Not only do companies need better training, they’re asking Roxanne for customized assistance. “‘We love your courses for off-the-shelf stuff,’” she says companies tell her. “‘But the way we do it at Company X, we need to have like some really specific five-minute training on leaves of absence.’”

Growth in HR and Work Tech 

More than $22 billion of venture capital has flowed to HR and work tech startups in the past two years, showing how important people technology is to business success.

"Whether you believe in remote, hybrid, in-office, people are now much more comfortable with the adoption of high-quality software tools to aid or replace what used to be less effective, less customizable sort of services models," Hunter says.

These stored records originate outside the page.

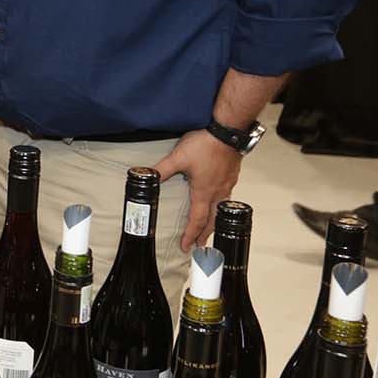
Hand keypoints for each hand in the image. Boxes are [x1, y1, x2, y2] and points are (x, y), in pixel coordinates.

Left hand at [151, 129, 242, 251]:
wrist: (228, 130)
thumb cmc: (206, 144)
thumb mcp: (179, 158)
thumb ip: (162, 170)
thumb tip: (146, 176)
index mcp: (204, 192)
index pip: (197, 220)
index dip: (190, 234)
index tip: (186, 246)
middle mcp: (218, 192)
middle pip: (213, 220)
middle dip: (205, 234)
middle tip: (200, 246)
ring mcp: (228, 183)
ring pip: (221, 209)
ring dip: (214, 221)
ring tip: (211, 228)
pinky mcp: (232, 175)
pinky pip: (227, 197)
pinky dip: (221, 206)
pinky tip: (219, 201)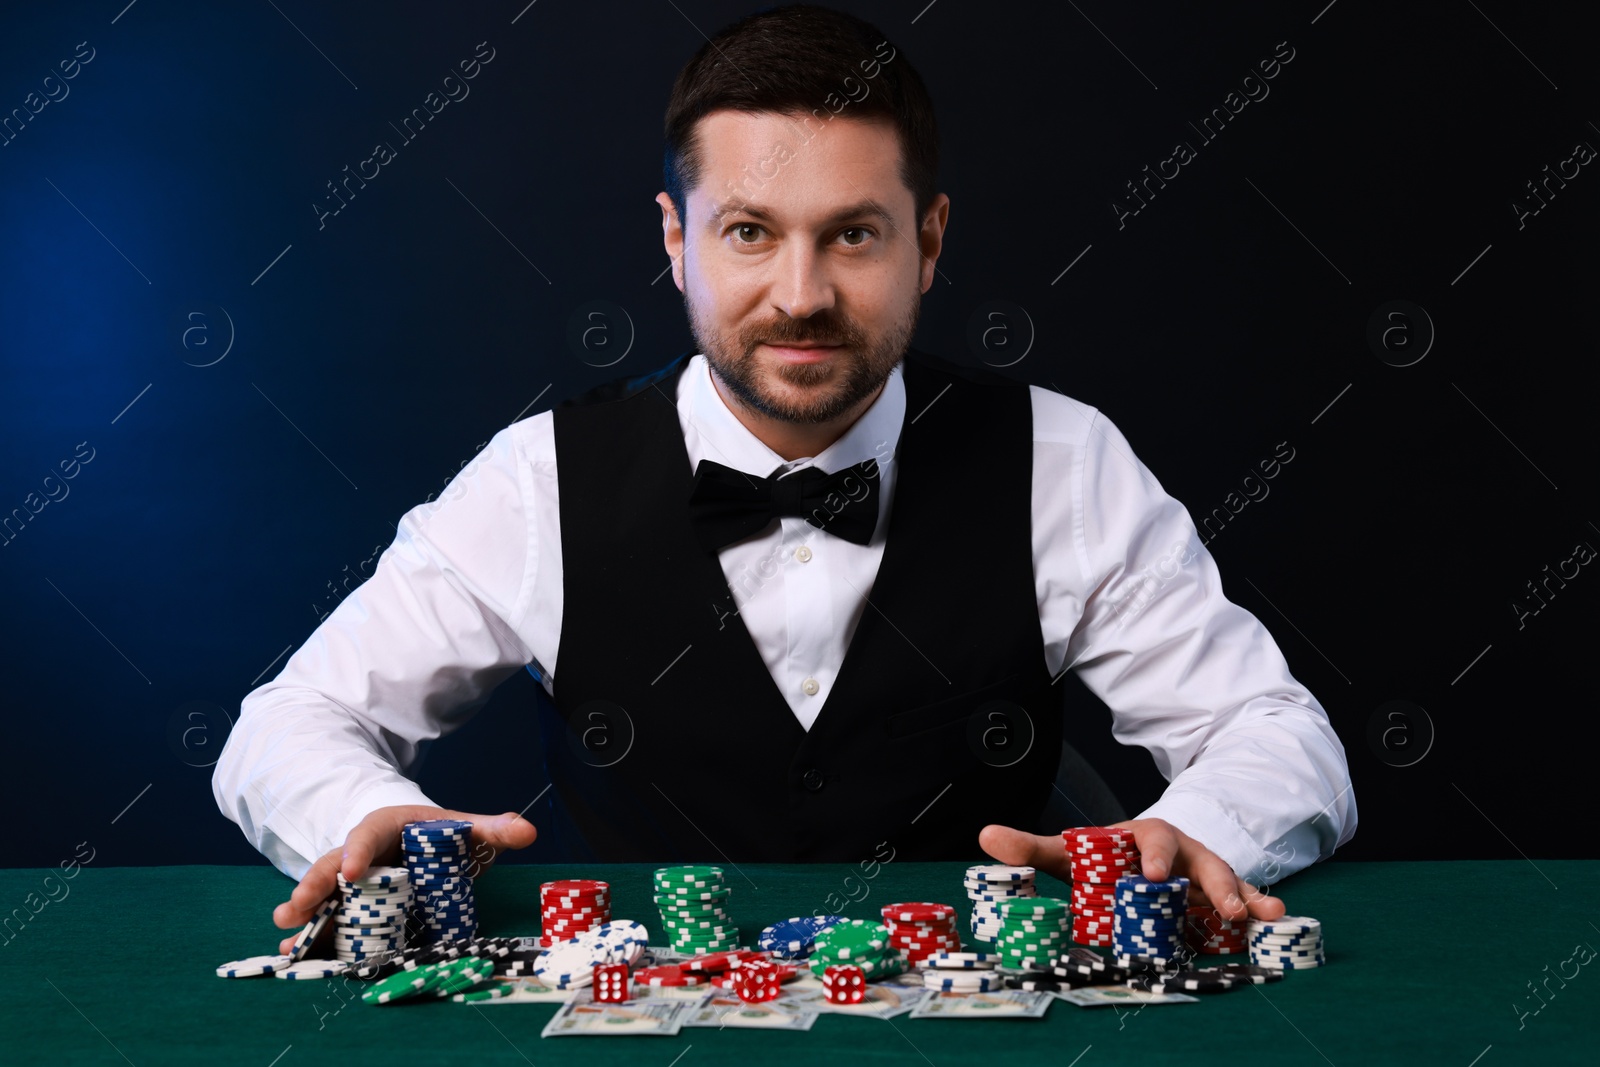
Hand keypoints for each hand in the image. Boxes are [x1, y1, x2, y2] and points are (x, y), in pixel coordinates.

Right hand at [272, 805, 536, 953]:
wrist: (425, 841)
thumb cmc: (441, 834)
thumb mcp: (464, 827)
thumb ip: (493, 829)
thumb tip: (528, 830)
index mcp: (387, 825)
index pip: (370, 832)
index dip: (359, 850)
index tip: (351, 870)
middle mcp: (362, 852)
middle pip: (333, 865)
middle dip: (314, 885)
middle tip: (297, 908)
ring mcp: (353, 882)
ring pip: (324, 894)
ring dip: (305, 914)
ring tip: (286, 935)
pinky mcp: (353, 907)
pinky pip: (331, 920)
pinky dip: (315, 936)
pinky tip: (298, 955)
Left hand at [977, 817, 1286, 921]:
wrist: (1140, 861)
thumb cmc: (1106, 858)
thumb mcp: (1072, 853)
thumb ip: (1032, 848)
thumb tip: (986, 837)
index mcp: (1145, 837)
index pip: (1152, 840)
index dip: (1154, 855)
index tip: (1153, 875)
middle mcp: (1182, 853)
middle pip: (1201, 860)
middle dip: (1213, 881)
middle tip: (1222, 905)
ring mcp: (1205, 876)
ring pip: (1230, 881)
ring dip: (1248, 896)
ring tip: (1267, 913)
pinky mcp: (1220, 900)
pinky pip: (1244, 904)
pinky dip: (1258, 913)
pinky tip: (1273, 924)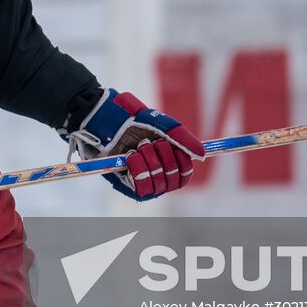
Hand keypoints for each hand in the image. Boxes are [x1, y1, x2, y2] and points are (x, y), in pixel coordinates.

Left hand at [61, 89, 203, 201]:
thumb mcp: (161, 124)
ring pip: (159, 183)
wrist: (103, 118)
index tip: (175, 147)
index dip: (184, 164)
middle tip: (150, 142)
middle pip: (174, 180)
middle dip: (165, 157)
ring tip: (137, 147)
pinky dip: (138, 169)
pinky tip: (130, 157)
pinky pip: (142, 187)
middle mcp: (155, 175)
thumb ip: (183, 138)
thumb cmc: (130, 119)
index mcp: (166, 161)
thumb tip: (203, 155)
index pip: (185, 175)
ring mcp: (140, 181)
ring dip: (149, 160)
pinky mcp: (125, 185)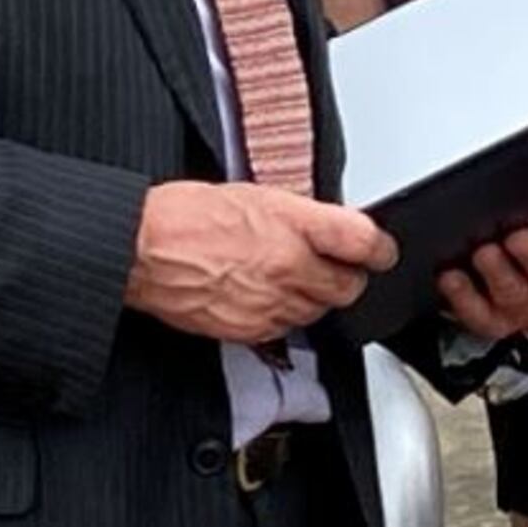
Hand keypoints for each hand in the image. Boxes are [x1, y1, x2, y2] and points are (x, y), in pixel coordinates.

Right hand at [124, 181, 397, 343]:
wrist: (144, 249)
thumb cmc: (188, 214)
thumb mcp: (256, 195)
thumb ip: (300, 216)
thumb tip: (327, 228)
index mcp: (294, 224)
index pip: (364, 242)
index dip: (380, 248)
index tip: (382, 251)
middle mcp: (290, 267)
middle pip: (349, 286)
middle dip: (347, 277)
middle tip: (336, 266)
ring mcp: (273, 303)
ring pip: (320, 310)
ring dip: (315, 296)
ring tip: (289, 277)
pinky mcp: (252, 331)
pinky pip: (287, 328)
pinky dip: (285, 315)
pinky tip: (265, 295)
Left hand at [435, 207, 527, 339]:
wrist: (491, 277)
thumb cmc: (527, 233)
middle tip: (520, 238)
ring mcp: (527, 303)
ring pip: (516, 294)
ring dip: (498, 274)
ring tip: (483, 253)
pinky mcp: (498, 320)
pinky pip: (483, 316)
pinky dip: (465, 298)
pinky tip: (453, 277)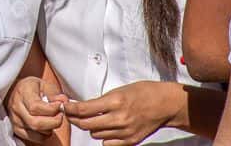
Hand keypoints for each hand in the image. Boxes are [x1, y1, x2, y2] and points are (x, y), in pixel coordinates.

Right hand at [7, 77, 67, 143]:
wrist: (17, 90)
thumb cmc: (33, 87)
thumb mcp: (44, 84)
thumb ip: (55, 93)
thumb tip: (64, 102)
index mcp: (23, 92)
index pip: (35, 107)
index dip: (51, 109)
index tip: (60, 106)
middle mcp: (16, 107)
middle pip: (36, 123)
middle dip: (54, 122)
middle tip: (60, 115)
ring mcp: (15, 119)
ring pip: (36, 132)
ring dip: (50, 128)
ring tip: (53, 119)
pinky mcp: (16, 129)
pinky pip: (34, 138)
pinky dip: (45, 135)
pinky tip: (47, 125)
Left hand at [63, 81, 182, 145]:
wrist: (165, 104)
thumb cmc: (143, 92)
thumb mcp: (119, 90)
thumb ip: (102, 101)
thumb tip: (83, 108)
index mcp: (116, 102)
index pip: (84, 109)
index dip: (70, 109)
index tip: (65, 107)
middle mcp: (119, 118)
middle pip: (86, 125)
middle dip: (75, 119)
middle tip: (71, 114)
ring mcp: (125, 132)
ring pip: (95, 134)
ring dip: (91, 127)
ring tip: (96, 118)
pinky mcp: (130, 141)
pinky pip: (107, 143)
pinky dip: (104, 136)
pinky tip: (108, 128)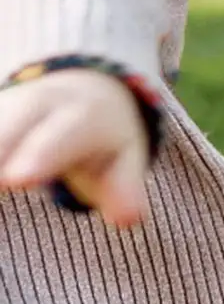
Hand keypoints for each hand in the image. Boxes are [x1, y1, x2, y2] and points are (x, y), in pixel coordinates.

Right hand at [0, 71, 151, 226]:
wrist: (80, 84)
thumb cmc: (101, 134)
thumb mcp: (123, 155)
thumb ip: (124, 186)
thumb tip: (131, 219)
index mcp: (78, 115)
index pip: (60, 135)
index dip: (39, 154)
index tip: (16, 177)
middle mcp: (31, 106)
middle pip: (6, 125)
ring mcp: (1, 110)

Businesses are increasingly investing in HR tech in two ways, Hunter says. One is the back office — things like payroll, that you need to have just to function or meet the law’s requirements. The other is the front office. “Those usually involve culture feedback, training, management, one-on-ones, team building,” Hunter says. Your company can ignore these responsibilities, but you probably won’t fare well.

What excites Hunter about Ethena is that it not only delivers training but helps companies match their compliance training needs to where they are in their life cycle. “It's actually looking at the efficacy of preventing these issues … how we deliver it when we deliver this so that it's individual-appropriate, company-appropriate,-stage appropriate,” he says.

The Value of the Investor-Founder Relationship

Homebrew’s mission has always been to “find founders who were working on problems that were large, urgent and valuable, and of personal importance to them, and then supply them with some capital.”

This is something that he found in working with Roxanne and her co-founder and chief technology officer, Anne Solmssen. 

“She’s excellent at … understanding when the buck stops with you as a CEO, but also when you have to trust that you’ve hired great people and they can make the decision,” Hunter says.

Roxanne and Hunter’s working relationship has flourished because they recognize and respect each other’s perspectives. Roxanne appreciates how Hunter leads with questions, not solutions. “I think that [investors] can do best when they're really like partnering with a company to figure out the solution versus just sort of saying, like, ‘I've got pattern recognition, I've seen this, here's the answer,’” Roxanne says.

Hunter also praises Roxanne for being able to adjust her leadership as Ethena grows. “She’s not just building a company that is going to be valuable,” Hunter says, “but a company that’s going to be valuable that she’s going to be the leader of for the foreseeable future.”